◆ **What you have to do**
Write out the records below word for word, please.

Start of Available data

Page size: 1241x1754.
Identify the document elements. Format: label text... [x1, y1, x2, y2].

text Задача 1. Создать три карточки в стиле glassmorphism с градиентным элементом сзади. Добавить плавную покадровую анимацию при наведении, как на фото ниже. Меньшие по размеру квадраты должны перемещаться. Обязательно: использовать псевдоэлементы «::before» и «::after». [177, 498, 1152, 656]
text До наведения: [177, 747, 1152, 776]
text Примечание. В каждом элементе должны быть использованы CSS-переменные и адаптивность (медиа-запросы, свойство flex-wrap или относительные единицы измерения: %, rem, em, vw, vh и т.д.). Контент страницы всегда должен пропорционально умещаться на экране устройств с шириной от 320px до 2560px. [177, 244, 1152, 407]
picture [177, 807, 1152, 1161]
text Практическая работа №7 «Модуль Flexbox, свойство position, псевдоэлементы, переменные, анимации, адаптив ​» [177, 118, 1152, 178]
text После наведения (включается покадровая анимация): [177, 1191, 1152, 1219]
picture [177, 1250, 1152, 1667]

End of Available data

◆ **Task output**
Page size: 1241x1754.
Identify the document elements. Format: label text... [x1, y1, x2, y2].

text Задача 1. Создать три карточки в стиле glassmorphism с градиентным элементом сзади. Добавить плавную покадровую анимацию при наведении, как на фото ниже. Меньшие по размеру квадраты должны перемещаться. Обязательно: использовать псевдоэлементы «::before» и «::after». [177, 498, 1152, 656]
text До наведения: [177, 747, 1152, 776]
text Примечание. В каждом элементе должны быть использованы CSS-переменные и адаптивность (медиа-запросы, свойство flex-wrap или относительные единицы измерения: %, rem, em, vw, vh и т.д.). Контент страницы всегда должен пропорционально умещаться на экране устройств с шириной от 320px до 2560px. [177, 244, 1152, 407]
picture [177, 807, 1152, 1161]
text Практическая работа №7 «Модуль Flexbox, свойство position, псевдоэлементы, переменные, анимации, адаптив ​» [177, 118, 1152, 178]
text После наведения (включается покадровая анимация): [177, 1191, 1152, 1219]
picture [177, 1250, 1152, 1667]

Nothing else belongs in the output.